Dimanche, 19.01, Narvik – Bodø
Le seul point au programme du jour suivant avant de continuer en bus vers Bodø l'après-midi était la montée en téléphérique au Narvikfjellet, la montagne de la ville. Cela...


Publié: 25.01.2020
Cette journée n'a pas été très marquante. Je suis parti en train à midi, j'ai pu admirer quelques belles vues en plein jour et j'ai changé de train à Trondheim pour Oslo presque dix heures plus tard. J'ai profité de cette heure pour faire une petite excursion sous une pluie battante sur le pont sur le Nidelva, d'où l'on a la célèbre vue sur la rangée de maisons colorées au bord de l'eau. Peut-être que je suis un benêt, mais je pense que c'est le plus important de la ville que j'ai vu. Si vous recherchez Trondheim sur Google, on pourrait vraiment avoir l'impression que la ville ne se compose que de ces quelques maisons. Aucune autre image n'est affichée. Incroyable.

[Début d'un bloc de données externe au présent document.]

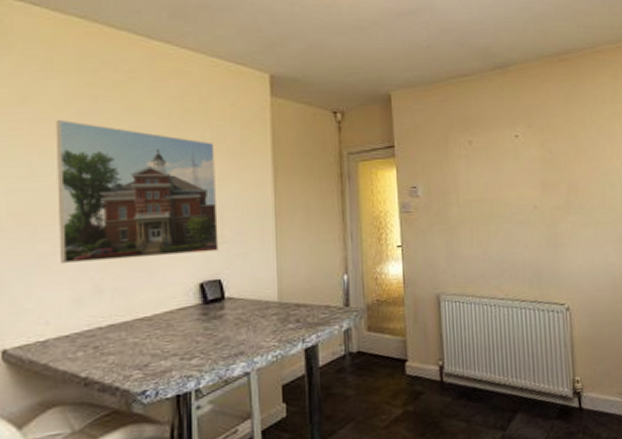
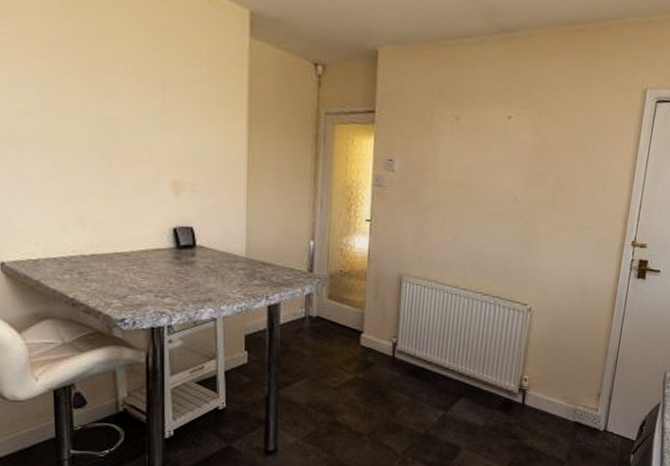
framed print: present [55,119,219,264] -> none [35,37,192,199]

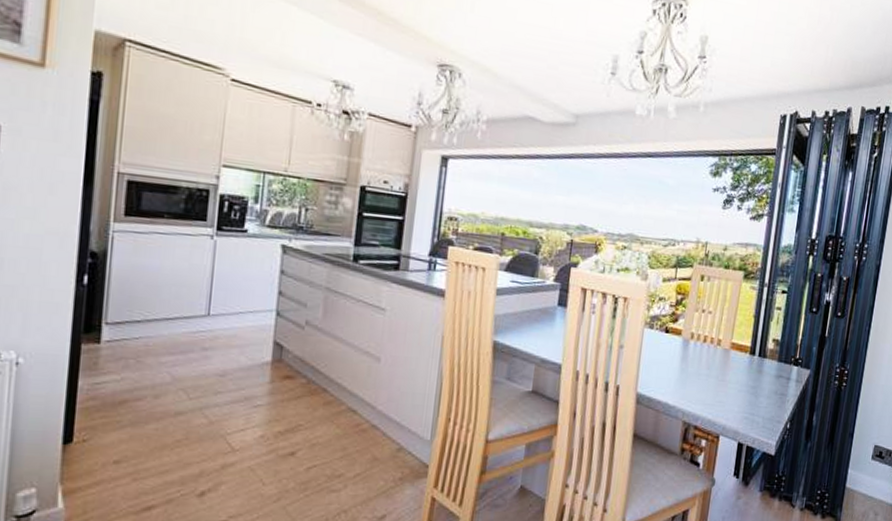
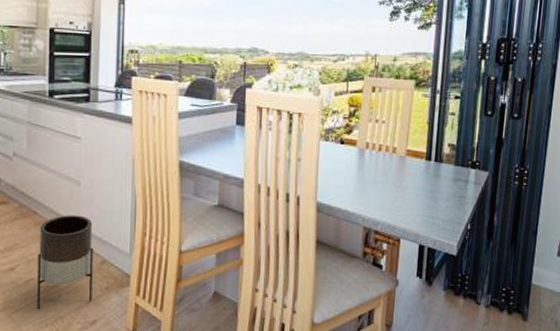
planter: none [318,394,391,500] -> present [37,215,93,309]

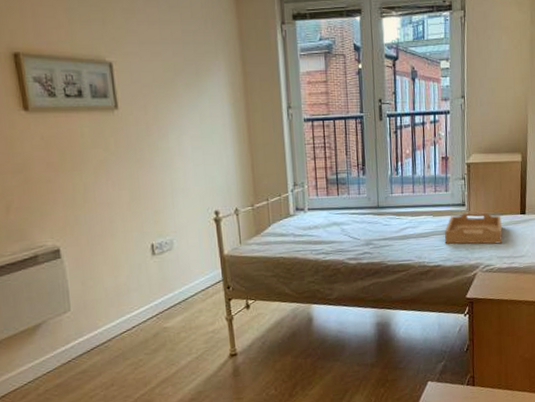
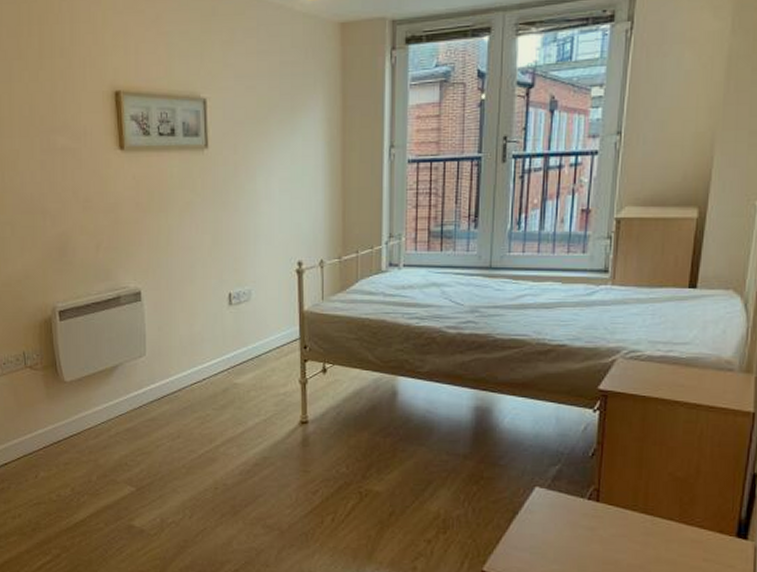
serving tray: present [444,212,503,244] -> none [575,281,659,324]

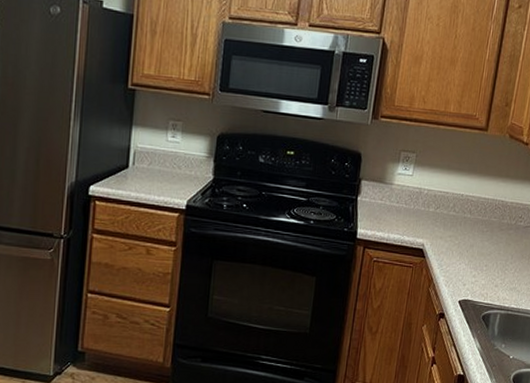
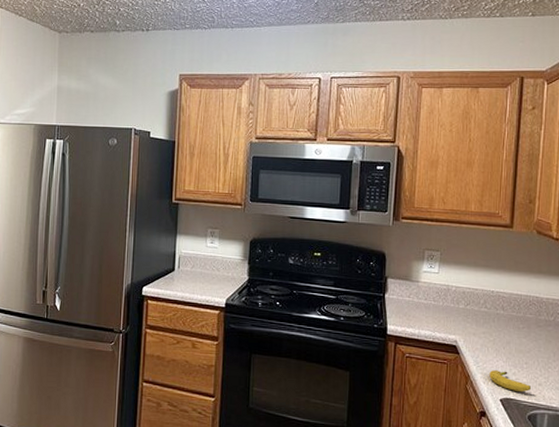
fruit: none [451,273,488,293] -> present [489,370,531,392]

Le train pour Oslo, que j'ai un peu aménagé pour dormir, n'est arrivé que le lendemain matin. Ainsi, c'était en quelque sorte tout pour ce jour-là. Comme cela est un peu court, voici maintenant quelques réflexions philosophiques :
Aussi volontiers que je les apprécie, je dois reconnaître que Felicitas est plutôt une mauvaise interlocutrice. Conséquence : à part Copenhague et quelques intermèdes avec des gens sympathiques que j'ai croisés, j'ai très, très peu parlé. Ou pour le dire positivement : j'ai beaucoup gardé le silence. Et ça fonctionne. Sans problème, sans que cela ne me soit remarqué jusqu'à récemment. Oui, c'est une tautologie, mais je trouve cela intéressant : Quand un être humain n'a personne avec qui parler, il ne parle tout simplement pas. Et pourtant, il pense, il ressent, il existe pour lui-même comme d'habitude. Ce n'est pas pour rien que l'on dit "Parler est d'argent, se taire est d'or." Si vous êtes en train de chercher désespérément la morale de l'histoire, arrêtez-vous. Je ne l'ai pas encore trouvée.
Maintenant, j'aimerais m'interroger sur pourquoi quelqu'un achèterait jamais un carlin (comme exemple d'espèces animales surélevées). Il souffre à chaque respiration, et cela se voit. Cela va même jusqu'à ce que le carlin souffre de graves problèmes de santé. Est-ce de l'ignorance ? De l'indifférence ? Qu'est-ce qui plaide en faveur de cela ? Qu'il est mignon ? Si le propriétaire aime son chien, on pourrait penser qu'il veut lui épargner de la souffrance. En achetant un carlin, on ne fait que soutenir son élevage, pour lequel le terme "élevage de souffrance" pourrait même être approprié. Vous n'êtes sûrement pas le public cible de cet appel, mais vous pouvez bien poursuivre la réflexion dans les commentaires. Interaction avec les lecteurs et tout ça.